Brafort se résigna, et bientôt porta toutes ses vues sur le chiffre de l’indemnité. On eut sans doute à cœur de le consoler, car ce chiffre fut magnifique. Les vieilles maisons, achetées trois cent cinquante mille francs, et que Brafort avait fait recrépir à neuf pour la circonstance, se trouvèrent estimées cinq cent mille francs.

— Mon cher, elles avaient beaucoup prospéré entre nos mains, dit sérieusement Maxime.

Dans cette opération, Brafort se trouva bénéficier pour son tiers de cinquante mille francs. Il resta persuadé que Maxime avait un flair excellent en affaires, et lui demanda bientôt ses conseils pour quelque autre transaction.

Maxime le fit quelque temps attendre, puis un jour l’envoya chercher,

— Mon cher, lui dit-il, il s’agit d’une société dont je vais être à peu près le fondateur. Tu pourrais prendre pour cinquante mille francs d’actions ; je t’en ferai donner pour soixante mille, et tu serais du conseil de surveillance.

— Du conseil de surveillance ! répéta Brafort, flatté de cet honneur, et qu’est-ce que cette société ?

Maxime eut un mouvement d’épaule d’une adorable négligence.

— Une société pour l’exploitation de carrières à Meung. Il y a beaucoup à faire.

— La pierre est belle ? demanda Brafort.

— Je n’en sais rien, répondit Maxime du même air insouciant.

— Comment ?

— Je n’ai pas eu le temps d’y aller voir.

— Ne m’avez-vous pas dit que vous étiez intéressé dans l’entreprise ?

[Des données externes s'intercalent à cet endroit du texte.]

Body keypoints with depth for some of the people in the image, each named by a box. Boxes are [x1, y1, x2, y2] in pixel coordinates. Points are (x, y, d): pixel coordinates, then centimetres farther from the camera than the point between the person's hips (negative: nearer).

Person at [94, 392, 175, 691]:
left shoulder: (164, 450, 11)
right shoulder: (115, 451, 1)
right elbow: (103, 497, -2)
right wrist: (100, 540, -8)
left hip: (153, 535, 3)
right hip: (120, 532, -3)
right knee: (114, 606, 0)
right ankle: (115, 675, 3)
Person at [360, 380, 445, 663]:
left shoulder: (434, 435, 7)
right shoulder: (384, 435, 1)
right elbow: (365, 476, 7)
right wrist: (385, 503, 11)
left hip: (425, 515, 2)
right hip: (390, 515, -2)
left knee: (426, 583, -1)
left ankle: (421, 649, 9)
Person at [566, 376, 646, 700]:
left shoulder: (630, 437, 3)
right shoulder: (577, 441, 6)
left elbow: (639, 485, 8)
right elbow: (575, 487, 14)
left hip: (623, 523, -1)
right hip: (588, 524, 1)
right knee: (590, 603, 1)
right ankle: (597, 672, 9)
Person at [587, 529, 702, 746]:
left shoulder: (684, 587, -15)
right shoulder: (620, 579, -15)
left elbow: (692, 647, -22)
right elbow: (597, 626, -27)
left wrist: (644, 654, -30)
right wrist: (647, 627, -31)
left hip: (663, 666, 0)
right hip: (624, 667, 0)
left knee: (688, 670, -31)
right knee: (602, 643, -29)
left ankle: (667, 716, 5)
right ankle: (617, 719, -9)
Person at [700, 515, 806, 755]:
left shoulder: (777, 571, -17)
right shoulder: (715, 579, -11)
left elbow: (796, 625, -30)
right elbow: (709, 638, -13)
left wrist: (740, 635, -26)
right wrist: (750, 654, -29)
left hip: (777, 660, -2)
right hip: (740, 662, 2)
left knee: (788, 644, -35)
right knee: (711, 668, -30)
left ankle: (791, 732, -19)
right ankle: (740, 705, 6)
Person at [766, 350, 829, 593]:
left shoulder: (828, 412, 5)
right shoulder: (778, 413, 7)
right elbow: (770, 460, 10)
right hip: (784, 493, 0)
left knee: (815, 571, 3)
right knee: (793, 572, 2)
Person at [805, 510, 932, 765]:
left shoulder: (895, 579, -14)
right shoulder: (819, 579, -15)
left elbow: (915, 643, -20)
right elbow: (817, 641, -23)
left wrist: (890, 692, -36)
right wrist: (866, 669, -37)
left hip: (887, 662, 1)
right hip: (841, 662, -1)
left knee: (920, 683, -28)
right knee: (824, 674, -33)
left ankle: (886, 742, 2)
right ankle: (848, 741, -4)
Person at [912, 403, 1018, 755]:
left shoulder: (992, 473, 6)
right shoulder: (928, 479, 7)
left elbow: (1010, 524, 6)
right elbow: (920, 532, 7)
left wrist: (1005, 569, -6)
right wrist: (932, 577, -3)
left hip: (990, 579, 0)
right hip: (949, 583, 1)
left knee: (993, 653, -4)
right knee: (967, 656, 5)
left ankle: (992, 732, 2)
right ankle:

— C’est-à-dire qu’on m’y intéresse. Je me suis engagé à obtenir une commande du ministère pour la construction d’une préfecture et de deux casernes, aux environs, et j’ai dans la tête un coup meilleur. Il n’y a pas là de route ; j’en ferai décider une, allant de la préfecture à une ville voisine, et passant, bien entendu, par notre carrière. Ça fera un crochet, mais bah !… Tiens, à ce propos, ajouta Maxime en posant sa main sur le genou de Brafort, j’ai une idée : tu devrais aller à ma place là-bas, tu verrais les terrains qui constituent la carrière, et tu achèterais, en mon et au tien, par tiers, si tu veux, une certaine étendue de terrains environnants, pouvant être soupçonnés de contenir de la pierre. Nous les revendons ensuite à la société.

— Pourquoi ne pas acheter ces terrains de suite en son nom ? demanda Brafort.